As stated before, the most drastic change in PSORT II is the use of k-nearest neighbor (k-NN) algorithm for assessing the probability of localizing at each candidate sites (Horton and Nakai, 1997). Namely, for each query protein, the output values of the subprograms mentioned above are normalized and simple Euclid distances to all of the data points contained in the training data are calculated. Then, the prediction is performed using the k-nearest data points, where k is a predefined integer parameter. If these k data points contain, say, nuclear proteins with 50%, the query is predicted to be localized to the nucleus with the probability of 50%.

This prediction algorithm seems to be problematic for one point in our analysis. Because the data size for each localization site varies very much, the sites with smaller samples would be hard to be predicted if a large k value is used. Therefore, an experimental modification, two-fold k-NN, is employed. Namely, two different k values (k1 < k2) are used and the localization sites are classified into two categories according to their data size. First, a prediction is performed using the smaller k1 value. If its predicted site belongs to the smaller category, the algorithm terminates; otherwise, the prediction is redone using the larger k2. Currently, k1 and k2 are set to 9 and 23, respectively. Unfortunately, this two-fold k-NN does not seem to be effective so much. More studies should be needed.

Training Data

In this WWW server, the program uses a reference data set for distance calculation, collected from 1531 yeast sequences from SWISS-PROT (Boeckmann et al., 2003) with the annotation of localization sites obtained from YPD (Csank et al., 2002). Because most sequences are expected to be coded in different genes, the redundancy caused from similar sequences is ignored. However, proteins coded in the mitochondrial genome were omitted (I would like to thank Les Grivell for pointing out my careless mistakes). The ratio of protein numbers for each localization site can be regarded as a priori probability for prediction.
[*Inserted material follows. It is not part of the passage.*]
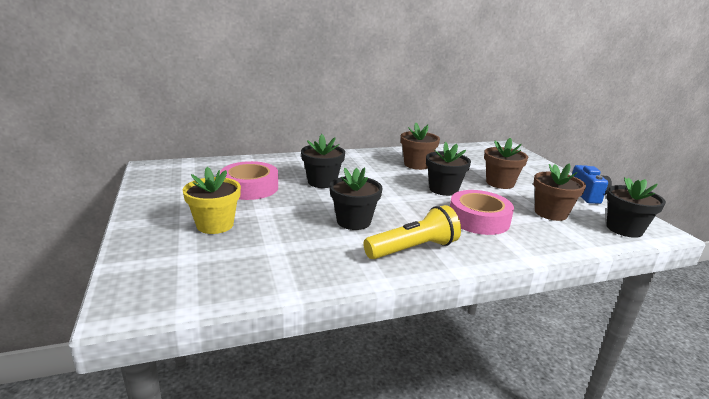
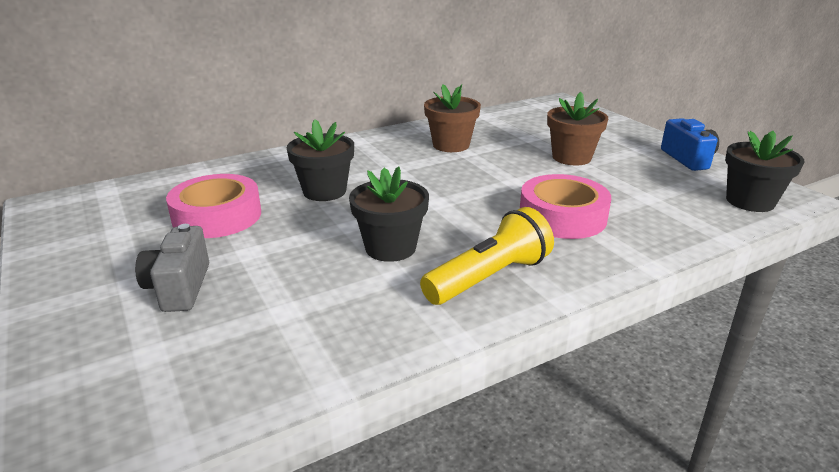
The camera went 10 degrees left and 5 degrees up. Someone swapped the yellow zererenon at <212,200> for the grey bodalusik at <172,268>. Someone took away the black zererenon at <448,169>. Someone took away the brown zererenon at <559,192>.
Reliability of Prediction Result

The superiority of the k-NN algorithm has been shown in Horton and Nakai, 1997. At that time, its prediction accuracy evaluated by the cross-validation procedure was approximately 57% for yeast sequences and 86% for E. coli sequences. However, the labels of candidate localization sites, the number of data used for distance calculation, and the variables used are not the same with those in this version. So, I would like to emphasize that it is a beta-version whose performance has not been explored. We plan to distribute the whole program and data under the GNU copyleft agreement when the tuning of the algorithm is done. Any comments, criticisms, and bug reports are welcome.